Please locate every line in the records below that contains the word "ovaj", matching case exactly, and copy each of those lines in full.

--- START ---

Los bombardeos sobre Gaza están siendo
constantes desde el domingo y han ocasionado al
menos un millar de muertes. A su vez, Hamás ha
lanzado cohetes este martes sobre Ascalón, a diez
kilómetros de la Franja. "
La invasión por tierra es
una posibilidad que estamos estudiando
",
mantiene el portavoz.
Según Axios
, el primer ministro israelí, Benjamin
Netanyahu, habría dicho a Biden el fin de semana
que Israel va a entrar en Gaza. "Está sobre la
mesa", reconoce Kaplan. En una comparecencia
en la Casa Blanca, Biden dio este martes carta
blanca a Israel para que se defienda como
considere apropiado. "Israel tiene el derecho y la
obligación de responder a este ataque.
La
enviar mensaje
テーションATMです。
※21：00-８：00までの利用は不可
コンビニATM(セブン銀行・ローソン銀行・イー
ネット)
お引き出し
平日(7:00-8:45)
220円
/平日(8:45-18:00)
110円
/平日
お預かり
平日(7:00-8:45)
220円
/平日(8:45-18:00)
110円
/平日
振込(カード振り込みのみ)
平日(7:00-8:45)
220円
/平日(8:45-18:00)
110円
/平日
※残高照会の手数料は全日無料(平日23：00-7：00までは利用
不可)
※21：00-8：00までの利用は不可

--- END ---
--- START ---

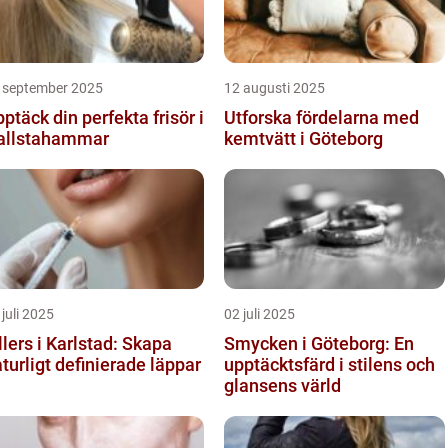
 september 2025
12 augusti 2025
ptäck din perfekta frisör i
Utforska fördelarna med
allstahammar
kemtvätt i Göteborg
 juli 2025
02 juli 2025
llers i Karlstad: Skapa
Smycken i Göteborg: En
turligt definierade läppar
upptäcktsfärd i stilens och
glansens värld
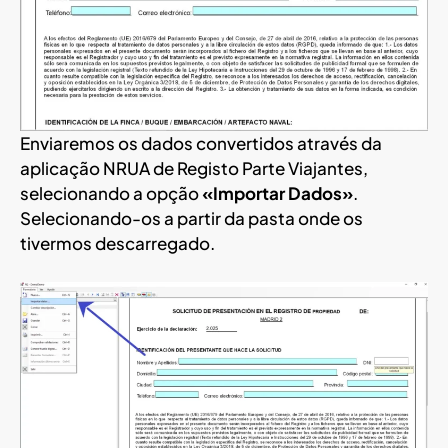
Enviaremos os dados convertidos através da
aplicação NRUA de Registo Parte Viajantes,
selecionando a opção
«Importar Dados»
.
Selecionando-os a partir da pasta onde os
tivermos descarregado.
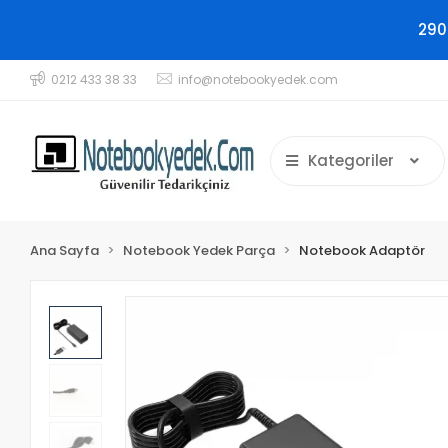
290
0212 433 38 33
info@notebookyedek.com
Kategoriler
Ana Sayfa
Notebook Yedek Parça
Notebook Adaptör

--- END ---
--- START ---

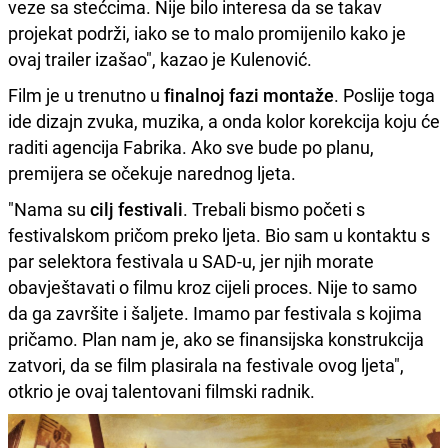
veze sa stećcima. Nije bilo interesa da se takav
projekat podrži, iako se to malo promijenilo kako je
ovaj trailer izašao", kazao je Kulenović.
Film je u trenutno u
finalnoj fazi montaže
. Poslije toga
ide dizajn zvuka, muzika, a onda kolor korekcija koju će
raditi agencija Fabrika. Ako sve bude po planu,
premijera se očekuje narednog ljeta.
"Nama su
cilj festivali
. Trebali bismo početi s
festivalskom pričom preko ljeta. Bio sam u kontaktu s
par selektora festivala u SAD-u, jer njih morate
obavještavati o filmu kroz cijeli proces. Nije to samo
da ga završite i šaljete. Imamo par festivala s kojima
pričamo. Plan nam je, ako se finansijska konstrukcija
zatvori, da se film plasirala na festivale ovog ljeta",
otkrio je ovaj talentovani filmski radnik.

--- END ---

**Result of the task**
ovaj trailer izašao", kazao je Kulenović.
otkrio je ovaj talentovani filmski radnik.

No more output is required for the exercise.